Obtaining the Dataset

Our data was pulled from MTGJSON.com, an open source project that catalogs all MTG data in a portable format. Using the requests library, I pulled the data for all 24733 unique Magic cards. The data came semi-structured, with each card having an inconsistent number of columns. I only extracted the features of interest which were:

Column Description
Colours Dependant variable. The colour identity(s) of a card.
Name Name of the card.
Power Only for creature cards. The amount of damage a creature can deal in combat.
Toughness Only for creature cards. The amount of damage a creature can take in combat.
ManaValue The amount of mana required to cast a card.
Types Type of the card.
Subtypes Subtypes of the card.
Text A description of the card and what it does.
Legalities Not used for modelling. Only used to filter out cards.

Not all Magic cards were usable. We had to filter out some data:

  • Remove all cards that were not legal in any format. This includes cards from ‘joke sets’ such as Unhinged that have cards that do not adhere to traditional colour design principles.

+---+

Apply what you read
A: According to the text on obtaining the Magic card dataset, how many unique Magic cards were pulled from MTGJSON.com?
B: Carry on the text about obtaining and filtering the Magic card dataset from the point where it stops.

Information supplied

+---+

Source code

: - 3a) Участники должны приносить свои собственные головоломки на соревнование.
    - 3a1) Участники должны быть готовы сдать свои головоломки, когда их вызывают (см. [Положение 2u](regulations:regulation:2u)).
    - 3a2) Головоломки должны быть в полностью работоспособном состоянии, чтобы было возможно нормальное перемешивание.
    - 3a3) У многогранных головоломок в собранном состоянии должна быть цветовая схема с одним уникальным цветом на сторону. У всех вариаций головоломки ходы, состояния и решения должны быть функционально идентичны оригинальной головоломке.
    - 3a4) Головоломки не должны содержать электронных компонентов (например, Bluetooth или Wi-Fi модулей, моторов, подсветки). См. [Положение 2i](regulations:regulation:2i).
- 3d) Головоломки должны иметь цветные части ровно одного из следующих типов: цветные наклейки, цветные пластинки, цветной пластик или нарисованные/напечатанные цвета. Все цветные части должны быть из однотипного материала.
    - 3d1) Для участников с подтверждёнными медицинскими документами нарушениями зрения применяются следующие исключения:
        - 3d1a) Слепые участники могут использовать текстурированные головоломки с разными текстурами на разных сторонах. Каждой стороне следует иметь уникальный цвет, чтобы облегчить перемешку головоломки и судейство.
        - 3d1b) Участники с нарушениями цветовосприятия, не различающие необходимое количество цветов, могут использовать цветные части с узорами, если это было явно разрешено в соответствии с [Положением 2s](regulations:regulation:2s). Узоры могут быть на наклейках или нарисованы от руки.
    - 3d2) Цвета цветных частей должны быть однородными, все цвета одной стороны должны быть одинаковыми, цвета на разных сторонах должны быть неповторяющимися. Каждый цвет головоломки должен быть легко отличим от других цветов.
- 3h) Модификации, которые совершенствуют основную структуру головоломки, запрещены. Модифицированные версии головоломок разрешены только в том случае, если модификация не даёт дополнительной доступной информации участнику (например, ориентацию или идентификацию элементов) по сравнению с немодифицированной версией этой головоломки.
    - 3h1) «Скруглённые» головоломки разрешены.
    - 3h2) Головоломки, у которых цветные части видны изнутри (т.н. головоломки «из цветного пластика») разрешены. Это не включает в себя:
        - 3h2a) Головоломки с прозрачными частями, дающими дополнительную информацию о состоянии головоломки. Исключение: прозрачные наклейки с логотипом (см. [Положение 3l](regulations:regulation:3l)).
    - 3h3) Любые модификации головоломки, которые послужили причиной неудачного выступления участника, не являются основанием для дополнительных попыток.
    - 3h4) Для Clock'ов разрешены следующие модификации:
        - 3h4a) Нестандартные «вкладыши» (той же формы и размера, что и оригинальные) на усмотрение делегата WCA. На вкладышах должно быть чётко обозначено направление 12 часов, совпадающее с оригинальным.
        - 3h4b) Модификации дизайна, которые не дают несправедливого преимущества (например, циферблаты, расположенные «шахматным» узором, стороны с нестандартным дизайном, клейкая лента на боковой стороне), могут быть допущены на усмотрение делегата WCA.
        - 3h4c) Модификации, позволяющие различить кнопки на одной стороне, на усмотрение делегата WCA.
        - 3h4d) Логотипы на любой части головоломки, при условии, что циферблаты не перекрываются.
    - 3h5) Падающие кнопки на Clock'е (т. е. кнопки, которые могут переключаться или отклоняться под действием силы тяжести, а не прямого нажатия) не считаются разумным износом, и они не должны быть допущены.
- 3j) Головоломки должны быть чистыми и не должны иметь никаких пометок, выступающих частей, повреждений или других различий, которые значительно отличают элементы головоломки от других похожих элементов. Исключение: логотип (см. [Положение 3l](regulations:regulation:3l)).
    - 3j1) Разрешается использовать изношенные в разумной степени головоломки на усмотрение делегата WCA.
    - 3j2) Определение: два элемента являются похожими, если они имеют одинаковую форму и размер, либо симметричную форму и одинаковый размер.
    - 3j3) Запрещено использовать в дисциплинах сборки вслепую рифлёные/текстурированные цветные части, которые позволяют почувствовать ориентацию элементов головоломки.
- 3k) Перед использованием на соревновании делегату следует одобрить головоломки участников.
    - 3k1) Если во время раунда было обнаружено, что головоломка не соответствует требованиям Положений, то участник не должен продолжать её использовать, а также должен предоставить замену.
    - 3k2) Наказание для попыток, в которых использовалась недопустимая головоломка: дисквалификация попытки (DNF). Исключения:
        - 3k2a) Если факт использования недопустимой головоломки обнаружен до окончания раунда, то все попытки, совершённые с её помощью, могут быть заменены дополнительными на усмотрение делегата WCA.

+---+

Answers for each item
A: 24733

B:
  • Remove cards from the set ‘Conspiracy’ which includes cards with the type ‘Conspiracy’, a unique mechanic that falls out of the realms of normal Magic design.

After this initial preprocessing, we still have 23630 unique Magic cards.

Data Preprocessing & EDA

I performed a few additional steps of data cleaning before modelling and exploring our data:

Convert our dependant, colours, into 6 classes representing all 5 colours + colourless cards. I have elected to drop all the other combinations, as this would result in too many classes, and create a large class imbalance. An early version of this project grouped all multicoloured cards into one category, but this proved to be too confusing for our model, as a blue-red multicoloured card will have little in common with a green-white card.

Set the power and toughness of non-creatures cards to -1. This is to avoid passing NaN values into the model. -1 is a good value as power and toughness of creature cards will never be negative.

Replace any instance where power/toughness is a * with the card’s manaValue. Cards with asterisks are few and far between, but typically have some special mechanic where asterisk represents some dynamic number (cards in hand, graveyard, etc.). In these situations, in order to preserve as much data as possible, we have elected to keep these cards but substitute asterisk with manaValue. Both power/toughness and manaValue are indicators of power level, and it makes sense to substitute one with the other.

Merge name and text. Name and text are both going to be subjected to natural language processing, and it simplifies the process of vectorizing them both together.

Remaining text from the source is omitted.